Okay, lightning round:

Kamala Harris (polling at 8 percent): She should be a nullity but will unleash sheer chaos when she takes a glut of delegates in California. Eight-to-one odds; but odds of placing, that is, of showing up on a ticket, are nearly 50–50.

Buttigieg (polling at 10 percent): Mayor Pete is the real deal. And dangerous! A likeable white boy with the decisive advantage of not being straight. Comes off as reasonable but wants to rewrite vast swathes of the Constitution. That’s a Democrat exacto. I’m bullish here, too. Five to one.

O’Rourke (polling at 5 percent): This guy is like Santa Claus. If the children stop believing in him, he disappears! He’s already verging on translucent. Ten to one.

Booker (polling at 2 percent): T-Bone stands a better chance. Twelve to one.
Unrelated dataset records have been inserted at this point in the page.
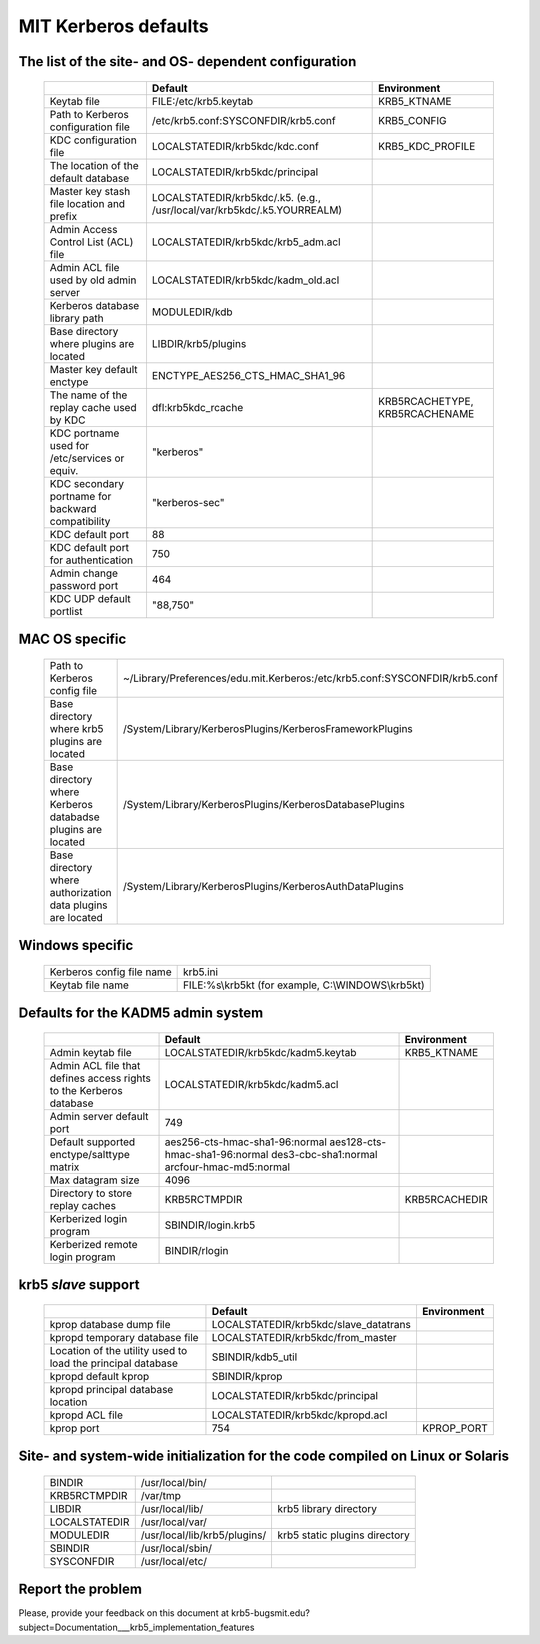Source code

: .. _mitK5defaults:

MIT Kerberos defaults
============================


The list of the site- and OS- dependent configuration
-------------------------------------------------------


 ================================================== ============================================== =====================================
            \                                          Default                                                   Environment
 ================================================== ============================================== =====================================
 Keytab file                                        FILE\:/etc/krb5.keytab                           KRB5_KTNAME
 Path to Kerberos configuration file                /etc/krb5.conf:SYSCONFDIR/krb5.conf              KRB5_CONFIG
 KDC configuration file                             LOCALSTATEDIR/krb5kdc/kdc.conf                   KRB5_KDC_PROFILE
 The location of the default database               LOCALSTATEDIR/krb5kdc/principal
 Master key stash file location and prefix          LOCALSTATEDIR/krb5kdc/.k5. 
                                                    (e.g., /usr/local/var/krb5kdc/.k5.YOURREALM)
 Admin Access Control List (ACL) file               LOCALSTATEDIR/krb5kdc/krb5_adm.acl
 Admin ACL file used by old admin server            LOCALSTATEDIR/krb5kdc/kadm_old.acl
 Kerberos database library path                     MODULEDIR/kdb
 Base directory where plugins are located           LIBDIR/krb5/plugins
 Master key default enctype                         ENCTYPE_AES256_CTS_HMAC_SHA1_96
 The name of the replay cache used by KDC           dfl:krb5kdc_rcache                              KRB5RCACHETYPE, KRB5RCACHENAME
 KDC portname used for /etc/services or equiv.      "kerberos" 
 KDC secondary portname for backward compatibility  "kerberos-sec"
 KDC default port                                   88
 KDC default port for authentication                750
 Admin change password port                         464
 KDC UDP default portlist                           "88,750"
 ================================================== ============================================== =====================================


MAC OS specific
-----------------

 ============================================================ ================================
 Path to Kerberos config file                                   ~/Library/Preferences/edu.mit.Kerberos:/etc/krb5.conf:SYSCONFDIR/krb5.conf
 Base directory where krb5 plugins are located                  /System/Library/KerberosPlugins/KerberosFrameworkPlugins
 Base directory where Kerberos databadse plugins are located    /System/Library/KerberosPlugins/KerberosDatabasePlugins
 Base directory where authorization data plugins are located    /System/Library/KerberosPlugins/KerberosAuthDataPlugins
 ============================================================ ================================


Windows specific
----------------------

 ======================================= ====================================================
 Kerberos config file name                krb5.ini
 Keytab file name                         FILE\:%s\\krb5kt (for example, C:\\WINDOWS\\krb5kt)
 ======================================= ====================================================


Defaults for the KADM5 admin system
---------------------------------------

 ====================================================================== ====================================== ==============================
  \                                                                          Default                               Environment
 ====================================================================== ====================================== ==============================
 Admin keytab file                                                       LOCALSTATEDIR/krb5kdc/kadm5.keytab      KRB5_KTNAME
 Admin ACL file that defines access rights to the Kerberos database      LOCALSTATEDIR/krb5kdc/kadm5.acl
 Admin server default port                                               749 
 Default supported enctype/salttype matrix                               aes256-cts-hmac-sha1-96:normal 
                                                                         aes128-cts-hmac-sha1-96:normal 
                                                                         des3-cbc-sha1:normal 
                                                                         arcfour-hmac-md5:normal
 Max datagram size                                                       4096
 Directory to store replay caches                                        KRB5RCTMPDIR                            KRB5RCACHEDIR
 Kerberized login program                                                SBINDIR/login.krb5
 Kerberized remote login program                                         BINDIR/rlogin
 ====================================================================== ====================================== ==============================


krb5 *slave* support
-----------------------------

 ============================================================ ======================================= ===============================
  \                                                                          Default                               Environment
 ============================================================ ======================================= ===============================
 kprop  database dump file                                     LOCALSTATEDIR/krb5kdc/slave_datatrans
 kpropd temporary database file                                LOCALSTATEDIR/krb5kdc/from_master
 Location of the utility used to load the principal database   SBINDIR/kdb5_util
 kpropd default kprop                                          SBINDIR/kprop
 kpropd principal database location                            LOCALSTATEDIR/krb5kdc/principal
 kpropd ACL file                                               LOCALSTATEDIR/krb5kdc/kpropd.acl
 kprop port                                                    754                                       KPROP_PORT
 ============================================================ ======================================= ===============================


Site- and system-wide initialization for the code compiled on Linux or Solaris
-----------------------------------------------------------------------------------
 
 ===================== ============================== =================
 BINDIR                /usr/local/bin/
 KRB5RCTMPDIR          /var/tmp
 LIBDIR                /usr/local/lib/                 krb5 library directory
 LOCALSTATEDIR         /usr/local/var/
 MODULEDIR             /usr/local/lib/krb5/plugins/    krb5 static plugins directory
 SBINDIR               /usr/local/sbin/
 SYSCONFDIR            /usr/local/etc/
 ===================== ============================== =================

Report the problem
------------------


Please, provide your feedback on this document at krb5-bugsmit.edu?subject=Documentation___krb5_implementation_features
Everybody else (polling below 2 percent): At least one of these nonentities is going to have a big second life when the first top-tier candidate flames out wildly. It’s a matter of conserving resources and keeping the lights on until then. Don’t-count-out-the-field at seven to one.

They call these things “races” for a reason. Where you start matters. Who’s ahead of you and behind you and who’s trying to cut into your lane matters. Acceleration matters as much as velocity and, most of all, timing. This thing is going to get wilder and woolier and, oh yes, far stupider than any of us can imagine. So my most confident prediction? To quote Mr. T: “pain.”

Daniel Foster — Daniel Foster is a former news editor of National Review Online.